** Opening Extracted data block **

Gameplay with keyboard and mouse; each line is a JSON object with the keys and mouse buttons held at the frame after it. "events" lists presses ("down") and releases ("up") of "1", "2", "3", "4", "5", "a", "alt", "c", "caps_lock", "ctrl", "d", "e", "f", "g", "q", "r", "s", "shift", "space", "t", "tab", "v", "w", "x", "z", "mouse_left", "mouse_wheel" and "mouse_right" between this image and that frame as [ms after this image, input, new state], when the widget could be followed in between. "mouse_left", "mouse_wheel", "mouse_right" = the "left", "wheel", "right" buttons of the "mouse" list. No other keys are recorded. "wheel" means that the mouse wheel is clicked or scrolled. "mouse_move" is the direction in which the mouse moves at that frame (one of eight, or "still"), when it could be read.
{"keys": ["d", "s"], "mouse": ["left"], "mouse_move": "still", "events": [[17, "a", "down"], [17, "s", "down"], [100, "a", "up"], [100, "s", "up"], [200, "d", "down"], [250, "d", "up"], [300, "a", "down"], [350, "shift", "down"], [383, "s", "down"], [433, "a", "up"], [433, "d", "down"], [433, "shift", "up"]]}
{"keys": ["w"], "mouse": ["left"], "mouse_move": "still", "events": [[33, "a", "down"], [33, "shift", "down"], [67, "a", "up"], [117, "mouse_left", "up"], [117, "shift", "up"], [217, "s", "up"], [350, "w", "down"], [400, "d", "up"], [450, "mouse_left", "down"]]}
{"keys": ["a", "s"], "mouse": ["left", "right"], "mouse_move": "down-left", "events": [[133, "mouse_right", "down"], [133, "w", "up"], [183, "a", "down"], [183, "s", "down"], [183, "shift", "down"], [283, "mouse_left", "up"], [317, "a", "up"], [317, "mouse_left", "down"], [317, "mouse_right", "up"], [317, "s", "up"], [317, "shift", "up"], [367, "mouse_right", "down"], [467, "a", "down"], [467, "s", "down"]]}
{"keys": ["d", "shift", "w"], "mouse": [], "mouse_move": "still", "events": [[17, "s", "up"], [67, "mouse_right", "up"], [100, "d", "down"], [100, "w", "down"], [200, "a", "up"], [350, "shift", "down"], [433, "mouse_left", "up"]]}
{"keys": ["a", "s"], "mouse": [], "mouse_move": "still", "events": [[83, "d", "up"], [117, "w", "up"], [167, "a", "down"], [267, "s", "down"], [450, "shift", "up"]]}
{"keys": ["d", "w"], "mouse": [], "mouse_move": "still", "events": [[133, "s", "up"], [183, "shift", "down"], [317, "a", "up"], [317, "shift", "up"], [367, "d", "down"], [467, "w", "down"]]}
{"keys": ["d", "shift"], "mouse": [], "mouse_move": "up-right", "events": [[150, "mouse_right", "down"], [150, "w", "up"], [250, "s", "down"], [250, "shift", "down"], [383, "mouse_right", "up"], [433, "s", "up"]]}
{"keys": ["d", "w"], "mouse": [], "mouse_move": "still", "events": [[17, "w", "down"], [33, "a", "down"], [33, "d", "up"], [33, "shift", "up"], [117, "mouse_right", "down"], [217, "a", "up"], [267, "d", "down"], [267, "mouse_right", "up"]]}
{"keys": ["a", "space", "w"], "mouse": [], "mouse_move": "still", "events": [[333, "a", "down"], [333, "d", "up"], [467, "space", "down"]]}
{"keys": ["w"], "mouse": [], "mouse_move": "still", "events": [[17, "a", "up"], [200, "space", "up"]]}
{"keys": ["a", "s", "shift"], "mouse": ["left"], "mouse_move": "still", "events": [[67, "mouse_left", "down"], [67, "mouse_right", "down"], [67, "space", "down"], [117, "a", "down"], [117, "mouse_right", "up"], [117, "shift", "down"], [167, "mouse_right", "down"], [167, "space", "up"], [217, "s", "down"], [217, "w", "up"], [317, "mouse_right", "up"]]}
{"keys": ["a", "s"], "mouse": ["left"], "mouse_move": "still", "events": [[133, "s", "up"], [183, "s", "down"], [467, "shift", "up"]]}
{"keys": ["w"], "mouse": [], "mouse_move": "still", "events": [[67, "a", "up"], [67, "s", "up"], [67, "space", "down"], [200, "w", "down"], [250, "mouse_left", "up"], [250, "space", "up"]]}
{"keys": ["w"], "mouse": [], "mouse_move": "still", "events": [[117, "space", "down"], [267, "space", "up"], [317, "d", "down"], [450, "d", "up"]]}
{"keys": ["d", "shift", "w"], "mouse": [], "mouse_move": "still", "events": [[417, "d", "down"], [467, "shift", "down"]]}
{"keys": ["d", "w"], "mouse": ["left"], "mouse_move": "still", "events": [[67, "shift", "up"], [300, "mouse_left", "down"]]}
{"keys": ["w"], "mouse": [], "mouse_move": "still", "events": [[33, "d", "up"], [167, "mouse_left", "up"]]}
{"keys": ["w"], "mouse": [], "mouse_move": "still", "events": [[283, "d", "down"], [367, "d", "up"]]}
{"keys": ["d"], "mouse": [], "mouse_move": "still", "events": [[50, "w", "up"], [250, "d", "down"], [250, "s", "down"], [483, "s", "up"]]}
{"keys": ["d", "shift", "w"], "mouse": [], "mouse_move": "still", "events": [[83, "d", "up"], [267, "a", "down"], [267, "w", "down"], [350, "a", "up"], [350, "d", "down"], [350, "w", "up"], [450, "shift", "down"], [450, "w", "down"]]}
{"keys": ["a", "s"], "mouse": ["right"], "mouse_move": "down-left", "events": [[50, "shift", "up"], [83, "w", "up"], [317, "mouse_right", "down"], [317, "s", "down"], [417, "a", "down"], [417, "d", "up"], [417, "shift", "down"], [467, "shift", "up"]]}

** Closing Extracted data block **

Each of the records is to be written out again exactly.

Gameplay with keyboard and mouse; each line is a JSON object with the keys and mouse buttons held at the frame after it. "events" lists presses ("down") and releases ("up") of "1", "2", "3", "4", "5", "a", "alt", "c", "caps_lock", "ctrl", "d", "e", "f", "g", "q", "r", "s", "shift", "space", "t", "tab", "v", "w", "x", "z", "mouse_left", "mouse_wheel" and "mouse_right" between this image and that frame as [ms after this image, input, new state], when the widget could be followed in between. "mouse_left", "mouse_wheel", "mouse_right" = the "left", "wheel", "right" buttons of the "mouse" list. No other keys are recorded. "wheel" means that the mouse wheel is clicked or scrolled. "mouse_move" is the direction in which the mouse moves at that frame (one of eight, or "still"), when it could be read.
{"keys": ["d", "s"], "mouse": ["left"], "mouse_move": "still", "events": [[17, "a", "down"], [17, "s", "down"], [100, "a", "up"], [100, "s", "up"], [200, "d", "down"], [250, "d", "up"], [300, "a", "down"], [350, "shift", "down"], [383, "s", "down"], [433, "a", "up"], [433, "d", "down"], [433, "shift", "up"]]}
{"keys": ["w"], "mouse": ["left"], "mouse_move": "still", "events": [[33, "a", "down"], [33, "shift", "down"], [67, "a", "up"], [117, "mouse_left", "up"], [117, "shift", "up"], [217, "s", "up"], [350, "w", "down"], [400, "d", "up"], [450, "mouse_left", "down"]]}
{"keys": ["a", "s"], "mouse": ["left", "right"], "mouse_move": "down-left", "events": [[133, "mouse_right", "down"], [133, "w", "up"], [183, "a", "down"], [183, "s", "down"], [183, "shift", "down"], [283, "mouse_left", "up"], [317, "a", "up"], [317, "mouse_left", "down"], [317, "mouse_right", "up"], [317, "s", "up"], [317, "shift", "up"], [367, "mouse_right", "down"], [467, "a", "down"], [467, "s", "down"]]}
{"keys": ["d", "shift", "w"], "mouse": [], "mouse_move": "still", "events": [[17, "s", "up"], [67, "mouse_right", "up"], [100, "d", "down"], [100, "w", "down"], [200, "a", "up"], [350, "shift", "down"], [433, "mouse_left", "up"]]}
{"keys": ["a", "s"], "mouse": [], "mouse_move": "still", "events": [[83, "d", "up"], [117, "w", "up"], [167, "a", "down"], [267, "s", "down"], [450, "shift", "up"]]}
{"keys": ["d", "w"], "mouse": [], "mouse_move": "still", "events": [[133, "s", "up"], [183, "shift", "down"], [317, "a", "up"], [317, "shift", "up"], [367, "d", "down"], [467, "w", "down"]]}
{"keys": ["d", "shift"], "mouse": [], "mouse_move": "up-right", "events": [[150, "mouse_right", "down"], [150, "w", "up"], [250, "s", "down"], [250, "shift", "down"], [383, "mouse_right", "up"], [433, "s", "up"]]}
{"keys": ["d", "w"], "mouse": [], "mouse_move": "still", "events": [[17, "w", "down"], [33, "a", "down"], [33, "d", "up"], [33, "shift", "up"], [117, "mouse_right", "down"], [217, "a", "up"], [267, "d", "down"], [267, "mouse_right", "up"]]}
{"keys": ["a", "space", "w"], "mouse": [], "mouse_move": "still", "events": [[333, "a", "down"], [333, "d", "up"], [467, "space", "down"]]}
{"keys": ["w"], "mouse": [], "mouse_move": "still", "events": [[17, "a", "up"], [200, "space", "up"]]}
{"keys": ["a", "s", "shift"], "mouse": ["left"], "mouse_move": "still", "events": [[67, "mouse_left", "down"], [67, "mouse_right", "down"], [67, "space", "down"], [117, "a", "down"], [117, "mouse_right", "up"], [117, "shift", "down"], [167, "mouse_right", "down"], [167, "space", "up"], [217, "s", "down"], [217, "w", "up"], [317, "mouse_right", "up"]]}
{"keys": ["a", "s"], "mouse": ["left"], "mouse_move": "still", "events": [[133, "s", "up"], [183, "s", "down"], [467, "shift", "up"]]}
{"keys": ["w"], "mouse": [], "mouse_move": "still", "events": [[67, "a", "up"], [67, "s", "up"], [67, "space", "down"], [200, "w", "down"], [250, "mouse_left", "up"], [250, "space", "up"]]}
{"keys": ["w"], "mouse": [], "mouse_move": "still", "events": [[117, "space", "down"], [267, "space", "up"], [317, "d", "down"], [450, "d", "up"]]}
{"keys": ["d", "shift", "w"], "mouse": [], "mouse_move": "still", "events": [[417, "d", "down"], [467, "shift", "down"]]}
{"keys": ["d", "w"], "mouse": ["left"], "mouse_move": "still", "events": [[67, "shift", "up"], [300, "mouse_left", "down"]]}
{"keys": ["w"], "mouse": [], "mouse_move": "still", "events": [[33, "d", "up"], [167, "mouse_left", "up"]]}
{"keys": ["w"], "mouse": [], "mouse_move": "still", "events": [[283, "d", "down"], [367, "d", "up"]]}
{"keys": ["d"], "mouse": [], "mouse_move": "still", "events": [[50, "w", "up"], [250, "d", "down"], [250, "s", "down"], [483, "s", "up"]]}
{"keys": ["d", "shift", "w"], "mouse": [], "mouse_move": "still", "events": [[83, "d", "up"], [267, "a", "down"], [267, "w", "down"], [350, "a", "up"], [350, "d", "down"], [350, "w", "up"], [450, "shift", "down"], [450, "w", "down"]]}
{"keys": ["a", "s"], "mouse": ["right"], "mouse_move": "down-left", "events": [[50, "shift", "up"], [83, "w", "up"], [317, "mouse_right", "down"], [317, "s", "down"], [417, "a", "down"], [417, "d", "up"], [417, "shift", "down"], [467, "shift", "up"]]}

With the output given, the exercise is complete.